Au cours des événements d’octobre 1970, où les mesures de guerre sont instaurés suite à l’enlèvement et à l’assassinat du ministre Pierre Laporte, l’artiste et son compagnon Gérard Godin sont arrêtés sans motifs valables. Cette arrestation renforcera l’engagement politique en faveur de l’indépendance du Québec de la chanteuse. Sur un texte de Gilles Vigneault, elle enregistre Lettre à Ti-Cul Lachance à son premier sous-ministre. Elle participe également aux rassemblements Poèmes et chants de la résistance.

À partir de 1971, les albums de Pauline Julien paraissent sur l’étiquette Zodiaque. L’album Fragile comprend une reprise du succès de Jacques Michel, Un nouveau jour va se lever, ainsi que Bonjour bonsoir de Stéphane Venne. À la fin de l’année, elle enregistre Au milieu de ma vie, peut-être à la veille de…, qui outre la chanson titre, comprend les succès Déménager ou rester là et 8 heures 10 (As-tu deux minutes).

Après un spectacle à la Place des Arts, où elle est accompagnée par l’Orchestre Symphonique de Montréal, le public peut voir Pauline Julien dans les films Pleure donc pas Germaine (1972), Bulldozer (1973) et La mort d’un bûcheron (1973). En 1973, son album Allez voir, vous avez des ailes comprend son plus grand succès en carrière : L’âme à la tendresse. La même année, elle consacre un album entier à Gilles Vigneault : Pour mon plaisir.
Suite à ses nouveaux succès, la Société Saint-Jean-Baptiste décerne à la chanteuse le prix Calixa-Lavallée, en 1974. L’artiste effectue la même année une seconde tournée en URSS. Elle participe également au Festival de la francophonie, qui se tient à Rome.

Pour la télévision de CBC, Pauline Julien enregistre, en compagnie de Sylvia Tyson et Maureen Forester, l’émission Three women. En 1976, elle renoue avec son premier répertoire en consacrant un spectacle à Bertolt Brecht. Deux ans plus tard, elle joue le rôle d’Anna dans Les septs péchés capitaux de Kurt Weill et Bertolt Brecht. Les représentations de ce spectacle ont lieu au Centre National des Arts d’Ottawa.

GÉMEAUX CROISÉS

Toujours en 1978, la chanteuse entame une série de trois albums où la thématique de la situation de la femme domine : Femmes de paroles (1978), Mes amies d’filles (1979) et Fleur de peau (1980). Son interprétation d’Une sorcière comme les autres, d’Anne Sylvestre marque sa carrière. En 1980, la chanteuse participe au spectacle hommage à Gilles Vigneault, Je vous entends chanter, où divers artistes se sont réunis sur la Place des nations pour entonner les chansons du grand auteur-compositeur. En 1982, paraît l’album Charade.

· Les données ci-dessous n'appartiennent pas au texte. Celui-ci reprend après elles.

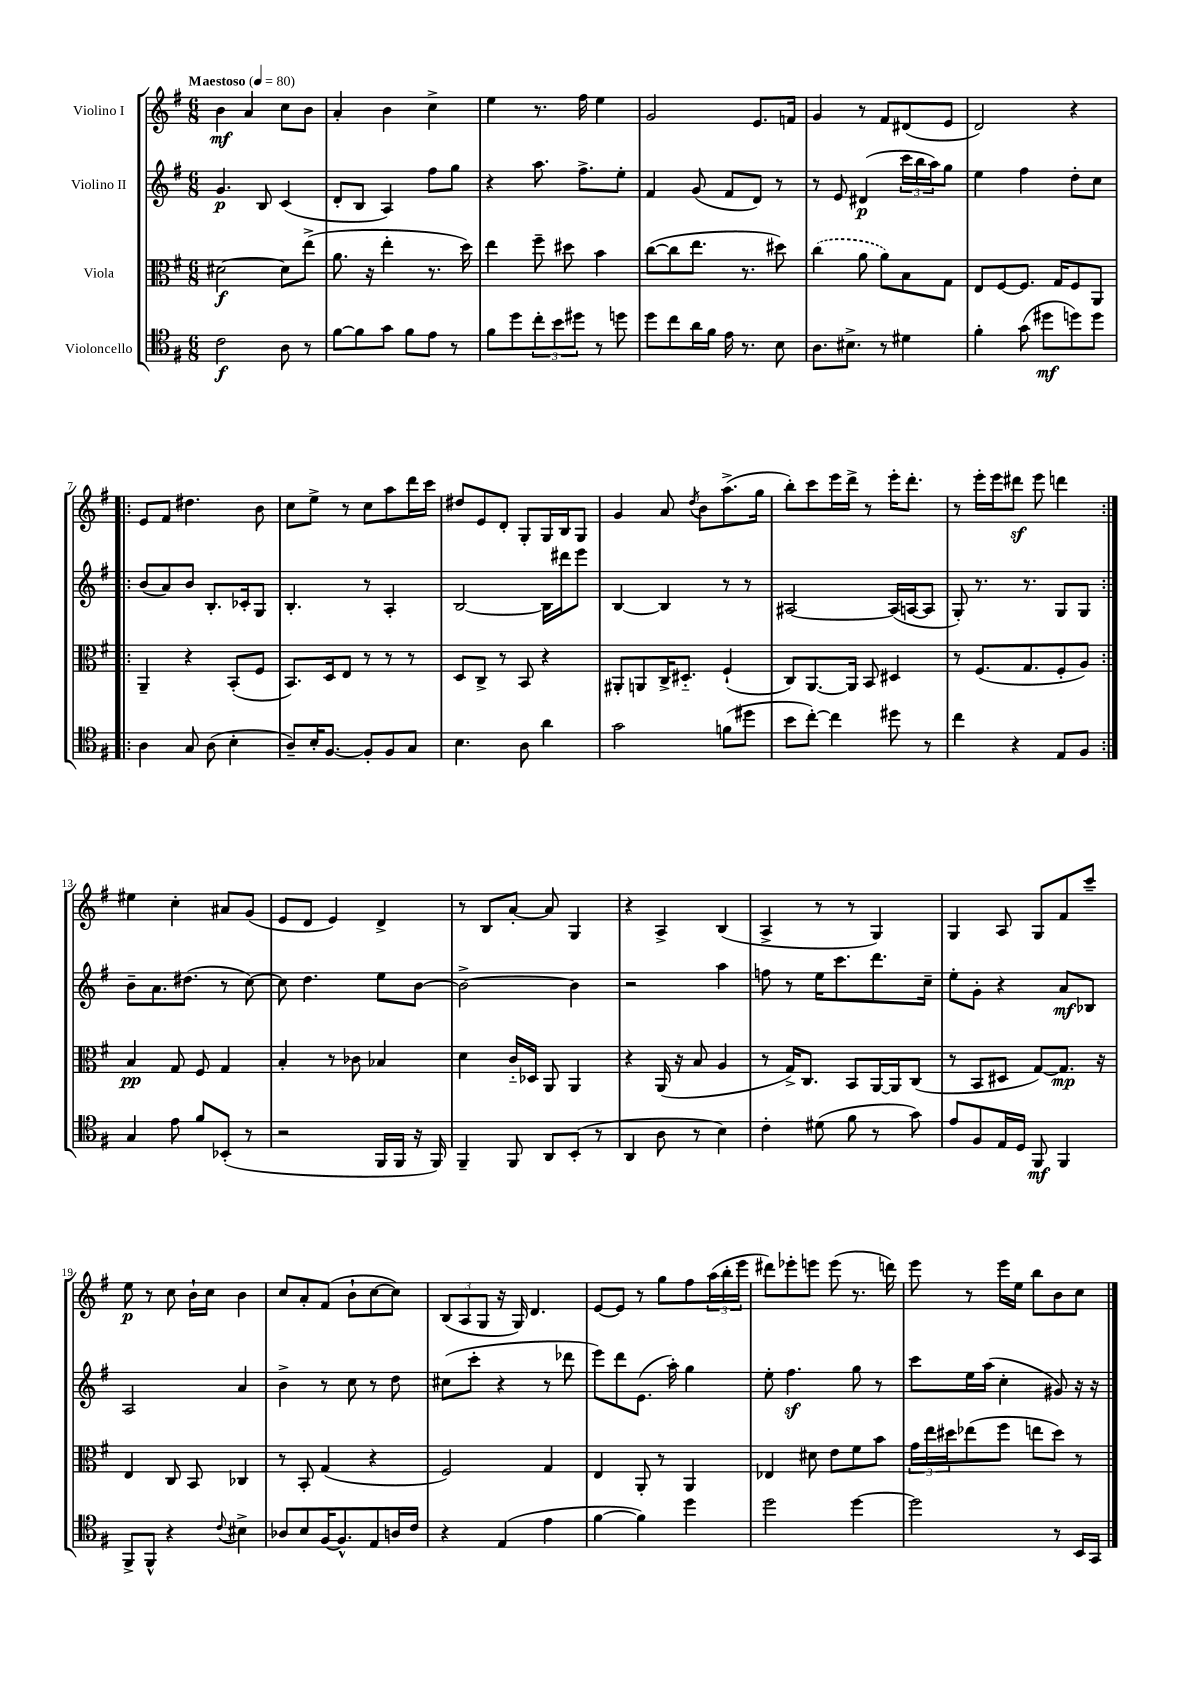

**kern	**kern	**kern	**kern
*staff4	*staff3	*staff2	*staff1
*clefC4	*clefC3	*clefG2	*clefG2
*k[f#]	*k[f#]	*k[f#]	*k[f#]
*M6/8	*M6/8	*M6/8	*M6/8
*MM80	*MM80	*MM80	*MM80
2c\	[2d#\	4.g/	4b\
.	.	.	4a/
.	.	8B/	.
8A\	8d#\]L	(4c/	8cc\L
8r	(8ee^\J	.	8b\J
=	=	=	=
[8f#\L	8.a\	8d'/L	4a'/
8f#\]	.	8B/J	.
.	16r	.	.
8g\J	4ee'\	4A/)	4b\
8f#\L	.	.	.
8e\J	8.r	8ff#\L	4cc^\
8r	.	8gg\J	.
.	16dd\)	.	.
=	=	=	=
8f#\L	4ee\	4r	4ee\
8dd\	.	.	.
12cc'\	8ff#~\	8.aa\	8.r
12b\	.	.	.
.	8dd#\	.	.
12dd#\J	.	.	.
.	.	8.ff#^\L	16ff#\
8r	4b\	.	4ee\
8dd\	.	8ee'\J	.
=	=	=	=
8dd\L	([8cc\L	4f#/	2g/
8cc\	8cc\]	.	.
16a\L	8.ee\J	(8g/	.
16f#\JJ	.	.	.
16e\	.	8f#/L	.
8.r	8.r	.	.
.	.	8d/J)	8.e/L
8B\	8dd#\)	8r	.
.	.	.	16f/Jk
=	=	=	=
8.A\L	(4cc\	8r	4g/
.	.	8e/	.
8.B#^\J	.	.	.
.	8a\	(4d#/	8r
8r	8a\L)	.	8f#/L
4d#\	8B\	24ccc\LL	(8d#/
.	.	24bb\	.
.	.	24aa\J)	.
.	8G\J	8gg\J	8e/J
=	=	=	=
4f#'\	8E/L	4ee\	2d/)
.	[8F#/	.	.
(8g\	8.F#/]J	4ff#\	.
8dd#\L	.	.	.
.	16G/LK	.	.
8dd\)	8F#/	8dd'\L	4r
8dd\J	8AA/J	8cc\J	.
=!|:	=!|:	=!|:	=!|:
4A\	4AA~/	(8b/L	8e/L
.	.	8a/)	8f#/J
8G/	4r	8b/J	4.dd#\
(8A\	.	8.B'/L	.
4B'\	(8BB'/L	.	.
.	.	16c-'/k	.
.	8F#/J	8G/J	8b\
=	=	=	=
8A~/L)	8.BB/L)	4.B'/	8cc\L
16B'/K	.	.	8ee^\J
[8.F#/J	16D/k	.	.
.	8E/J	.	8r
8F#'/]L	8r	8r	8cc\L
8F#/	8r	4A'/	8aa\
8G/J	8r	.	16ddd\L
.	.	.	16ccc\JJ
=	=	=	=
4.B\	8D/L	[2B/	8dd#/L
.	8C^/J	.	8e/
.	8r	.	8d'/J
8A\	8BB/	.	8G'/L
4a\	4r	16B\]LL	16G/L
.	.	16ddd#\J	16B/J
.	.	8eee\J	8G/J
=	=	=	=
2g\	8AA#'/L	[4B/	4g/
.	8AA/	.	.
.	16C^/K	4B/]	8a/
.	8.D#'~/J	.	.
.	.	.	8qdd/
.	.	.	8b\L
(8f\L	(4F#`/	8r	(8.aa^\
8dd#\J	.	8r	.
.	.	.	16gg\Jk
=	=	=	=
8b\L	8C/L)	[2A#/	8bb'\L)
[8cc'\J)	[8.AA/	.	8ccc\
4cc\]	.	.	16eee\L
.	16AA/]Jk	.	16ddd^\JJ
.	8BB/	.	8r
8dd#\	4D#/	(16A#/]LL	16eee'\LK
.	.	[16A/J	8.ddd'\J
8r	.	8A/]J	.
=	=	=	=
4cc\	8r	8G'/)	8r
.	(8.F#/L	8.r	16eee'\LL
.	.	.	16eee\J
4r	.	.	8ddd#\J
.	8.G/	8.r	.
.	.	.	8eee\
8E/L	8F#'/	8G/L	4ddd\
8F#/J	8A/J)	8G/J	.
=:|!	=:|!	=:|!	=:|!
4G/	4B/	8b~\L	4ee#\
.	.	8.a\	.
8e\	8G/	.	4cc'\
.	.	(8.dd#\J	.
8f#/L	8F#/	.	.
(8BB-'/J	4G/	8r	8a#/L
8r	.	[8cc\)	(8g/J
=	=	=	=
2r	4B'/	8cc\]	8e/L
.	.	4.dd\	8d/J
.	8r	.	4e/)
.	8c-\	.	.
16FF#/LL	4B-/	8ee\L	4d^/
16FF#/JJ	.	.	.
16r	.	[8b\J	.
16FF#/)	.	.	.
=	=	=	=
4FF#~/	4d\	2b^\_	8r
.	.	.	8B/L
8FF#/	16c'~/LL	.	[8a'/J
.	16D-/JJ	.	.
8AA/L	8AA/	.	8a/]
(8BB'/J	4AA/	4b\]	4G/
8r	.	.	.
=	=	=	=
4AA/	4r	2r	4r
8A\	(16AA/	.	4A^/
.	16r	.	.
8r	8B/	.	.
4B\)	4A/	4aa\	(4B/
=	=	=	=
4c'\	8r	8ff\	4A^/
.	16G^/LK)	8r	.
.	8.C/J	.	.
(8d#\	.	16ee\LK	8r
.	.	8.ccc\	.
8f#\	8BB/L	.	8r
8r	[16AA/L	8.ddd\	4G/)
.	16AA/]J	.	.
8g\)	(8C/J	.	.
.	.	16cc~\Jk	.
=	=	=	=
8e/L	8r	8ee'\L	4G/
8F#/	8BB/L	8g'\J	.
16E/L	8D#/J	4r	8A/
16D/JJ	.	.	.
8FF#/	[8G/L)	.	8G/L
4FF#/	8.G/]J	8a/L	8f#/
.	.	8B-/J	8ccc~/J
.	16r	.	.
=	=	=	=
8FF#^/L	4E/	2A/	8ee\
8FF#^^/J	.	.	8r
4r	8C/	.	8cc\
.	8BB/	.	16b`\LL
.	.	.	16cc\JJ
8qqc/	.	.	.
4B#^\	4C-/	4a/	4b\
=	=	=	=
8A-/L	8r	4b^\	8cc/L
8B/	8BB'/	.	8a'/
[16F#/K	(4G/	8r	(8f#/J
8.F#^^/]	.	.	.
.	.	8cc\	8b`\L
8E/	4r	8r	[8cc\
16A/L	.	8dd\	8cc\]J)
16c/JJ	.	.	.
=	=	=	=
4r	2F#/)	(8cc#\L	(12B/L
.	.	.	12A/
.	.	8ccc'\J	.
.	.	.	12G/J
(4E/	.	4r	16r
.	.	.	16G/)
.	.	.	4.d/
4e\	4G/	8r	.
.	.	8ddd-\	.
=	=	=	=
[4f#\	4E/	8eee\L)	[8e/L
.	.	8ddd\	8e/]J
4f#\])	8AA'/	(8.e\J	8r
.	8r	.	8gg\L
.	.	16aa'\)	.
4dd\	4AA/	4gg\	8ff#\
.	.	.	(24aa\L
.	.	.	24bb'\
.	.	.	24eee\JJ
=	=	=	=
2dd\	4E-/	8ee'\	8ddd#\L)
.	.	4.ff#\	8eee-'\
.	8d#\	.	8eee\J
.	8e\L	.	(8eee\
[4dd\	8f#\	8gg\	8.r
.	8b\J	8r	.
.	.	.	16ddd\)
=	=	=	=
2dd\]	24g\LL	8ccc\L	8eee\
.	24ee\	.	.
.	24dd#\J	.	.
.	(8ee-\	16ee\L	8r
.	.	(16aa\JJ	.
.	8ff#\J	4cc'\	16eee\LL
.	.	.	16ee\JJ
.	8ee\L	.	8bb\L
8r	8dd#\J)	8g#/)	8b\
16BB/LL	8r	16r	8cc\J
16GG/JJ	.	16r	.
==	==	==	==
*-	*-	*-	*-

En 1985, l’album Où peut-on vous toucher remporte un prix de l’Académie Charles-Cros. Cet album comprend l’émouvante chanson Maman, ta petite fille a un cheveu blanc. En 1988, Pauline Julien retrouve Anne Sylvestre pour la création du spectacle Gémeaux croisés. Puis, au début des années quatre-vingt-dix, l’artiste renoue avec le théâtre. Elle joue dans La maison cassée (1991), ainsi que dans Fleurs d’acier (1992).

Par la suite, l’artiste se retire de la vie publique. En 1998, paraît, chez VLB éditeur, Il fut un temps où l’on se voyait beaucoup, sa première œuvre littéraire.

Malheureusement, peu de temps après, le 1er octobre 1998, Pauline Julien décide de nous quitter. Atteinte d’aphasie dégénérative, elle ne peut supporter la souffrance morale engendrée par sa maladie. Grâce aux nombreuses rééditions sur disque compact de son répertoire, nous pouvons heureusement conserver un souvenirs intact de cette grande dame de la chanson québécoise.